Based on that, Weber started looking at what was used on space shuttles. He found that the Russian Soyuz rocket used electricity created by a hydrogen oxygen fuel cell. "If aerospace uses that technology it is secure, reliable and efficient and they have never had a problem in space," he says. "They are also lightweight and resist g-force. That is exactly what we need in motorsport. When I saw it I thought: 'I want this in a race car'."
The price, however, was €4million without a guarantee. But, with the help of a colleague and an investor, Green GT developed a full car with a different type of structure to accommodate the fuel cell, the fuel tanks, gearbox and fuel cell.
"We've built the carbon fibre chassis," says Weber, "We've done the crash tests for FIA rules, and we are ready to go and race at Le Mans this year."
The H2 will race at this year's Le Mans out of Garage 56 with a new 400kW high-temperature membrane, 18-stack fuel cells. In its distinct orange and black colours it is unmistakable. For a start, the hydrogen is stored in two large, literally bulletproof cylinders at 350bar in two composite fuel tanks under each side pod. The exhaust emits only air and water.
The car uses two electrical turbochargers to force air inside the fuel cell, working between 10,000 and 120,000 rpm. The rear wheels are connected to two Type 2 synchronous three-phase permanent magnet motors which will give a massive 4000Nm at the rear wheels.
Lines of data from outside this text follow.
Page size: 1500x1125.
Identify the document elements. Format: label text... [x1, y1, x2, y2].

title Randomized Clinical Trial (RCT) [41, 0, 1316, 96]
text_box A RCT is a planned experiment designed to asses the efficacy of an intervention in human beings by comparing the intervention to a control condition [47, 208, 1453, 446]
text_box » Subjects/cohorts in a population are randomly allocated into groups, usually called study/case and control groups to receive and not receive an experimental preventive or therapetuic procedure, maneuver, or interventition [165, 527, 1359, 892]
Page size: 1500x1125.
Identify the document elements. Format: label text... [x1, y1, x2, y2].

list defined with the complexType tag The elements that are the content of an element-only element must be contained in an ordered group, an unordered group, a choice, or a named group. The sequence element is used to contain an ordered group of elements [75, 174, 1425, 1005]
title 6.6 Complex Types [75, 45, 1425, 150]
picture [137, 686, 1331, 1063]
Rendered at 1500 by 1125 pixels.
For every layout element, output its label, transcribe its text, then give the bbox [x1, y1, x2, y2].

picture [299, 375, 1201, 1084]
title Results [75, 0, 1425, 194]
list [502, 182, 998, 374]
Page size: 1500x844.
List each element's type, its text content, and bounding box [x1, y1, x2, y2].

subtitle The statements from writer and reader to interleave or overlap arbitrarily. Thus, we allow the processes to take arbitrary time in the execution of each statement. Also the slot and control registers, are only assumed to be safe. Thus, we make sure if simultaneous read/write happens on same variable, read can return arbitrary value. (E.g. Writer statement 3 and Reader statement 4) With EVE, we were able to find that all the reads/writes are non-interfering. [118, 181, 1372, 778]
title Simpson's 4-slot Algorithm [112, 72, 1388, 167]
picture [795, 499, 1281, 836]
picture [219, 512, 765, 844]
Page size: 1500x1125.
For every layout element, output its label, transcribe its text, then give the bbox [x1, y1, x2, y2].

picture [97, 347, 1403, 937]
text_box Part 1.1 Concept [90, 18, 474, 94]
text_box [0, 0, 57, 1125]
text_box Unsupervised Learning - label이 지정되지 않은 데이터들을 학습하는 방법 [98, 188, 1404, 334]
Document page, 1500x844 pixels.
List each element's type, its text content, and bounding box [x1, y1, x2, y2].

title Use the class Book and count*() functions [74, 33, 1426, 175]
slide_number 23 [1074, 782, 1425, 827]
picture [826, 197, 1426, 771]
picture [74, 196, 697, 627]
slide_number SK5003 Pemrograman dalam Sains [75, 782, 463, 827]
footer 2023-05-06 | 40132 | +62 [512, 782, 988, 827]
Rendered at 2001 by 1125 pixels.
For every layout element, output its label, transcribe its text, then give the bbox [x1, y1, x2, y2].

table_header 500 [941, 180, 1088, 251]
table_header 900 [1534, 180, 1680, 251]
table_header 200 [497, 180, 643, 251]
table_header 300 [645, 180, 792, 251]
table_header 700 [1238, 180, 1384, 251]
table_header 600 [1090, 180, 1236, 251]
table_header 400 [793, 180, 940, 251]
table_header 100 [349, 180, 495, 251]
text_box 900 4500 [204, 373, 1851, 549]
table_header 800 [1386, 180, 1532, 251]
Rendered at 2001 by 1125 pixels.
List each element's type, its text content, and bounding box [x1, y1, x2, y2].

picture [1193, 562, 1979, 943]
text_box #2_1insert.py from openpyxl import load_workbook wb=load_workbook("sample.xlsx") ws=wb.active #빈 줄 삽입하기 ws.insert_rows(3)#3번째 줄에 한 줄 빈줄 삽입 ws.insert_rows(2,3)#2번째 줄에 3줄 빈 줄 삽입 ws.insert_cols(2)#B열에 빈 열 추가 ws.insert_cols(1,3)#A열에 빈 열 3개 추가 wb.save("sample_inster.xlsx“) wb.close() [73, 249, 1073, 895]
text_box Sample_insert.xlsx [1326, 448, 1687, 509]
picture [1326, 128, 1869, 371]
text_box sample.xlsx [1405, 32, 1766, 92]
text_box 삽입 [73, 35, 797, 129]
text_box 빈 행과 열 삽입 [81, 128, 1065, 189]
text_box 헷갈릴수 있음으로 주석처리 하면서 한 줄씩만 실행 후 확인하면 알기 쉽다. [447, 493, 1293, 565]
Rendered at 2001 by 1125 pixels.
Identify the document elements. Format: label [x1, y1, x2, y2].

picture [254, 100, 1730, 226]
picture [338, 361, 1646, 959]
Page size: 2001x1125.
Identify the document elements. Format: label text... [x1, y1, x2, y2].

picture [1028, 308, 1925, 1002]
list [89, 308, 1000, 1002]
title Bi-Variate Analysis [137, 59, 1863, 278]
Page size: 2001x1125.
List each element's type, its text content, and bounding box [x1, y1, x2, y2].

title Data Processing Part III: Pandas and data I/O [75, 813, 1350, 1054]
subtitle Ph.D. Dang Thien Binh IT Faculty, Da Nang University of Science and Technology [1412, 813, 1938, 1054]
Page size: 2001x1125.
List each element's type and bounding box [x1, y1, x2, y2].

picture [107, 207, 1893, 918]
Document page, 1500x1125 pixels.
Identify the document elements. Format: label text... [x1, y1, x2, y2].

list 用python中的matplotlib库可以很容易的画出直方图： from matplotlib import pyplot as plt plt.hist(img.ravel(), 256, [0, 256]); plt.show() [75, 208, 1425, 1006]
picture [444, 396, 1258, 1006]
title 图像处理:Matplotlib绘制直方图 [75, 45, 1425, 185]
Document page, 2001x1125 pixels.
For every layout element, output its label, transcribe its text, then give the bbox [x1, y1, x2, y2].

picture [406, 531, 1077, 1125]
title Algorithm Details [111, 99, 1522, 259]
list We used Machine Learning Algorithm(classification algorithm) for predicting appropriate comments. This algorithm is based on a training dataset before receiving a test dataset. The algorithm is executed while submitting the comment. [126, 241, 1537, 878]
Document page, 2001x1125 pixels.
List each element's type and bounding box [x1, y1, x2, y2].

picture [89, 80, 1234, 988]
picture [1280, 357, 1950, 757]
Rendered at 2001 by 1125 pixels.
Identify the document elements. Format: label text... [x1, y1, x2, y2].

It will reach a top speed of 186mph, weighs around 1240 kg, and is ready to race. And for those that are worried about the sound: "It is linked to the two turbochargers," says Weber. "When the driver pushes down the pedal, we have a compressor in front of it to put the air in and it sounds is like a helicopter turbine, but it is in relation to the foot of the driver. I think people will find we have a nice sound."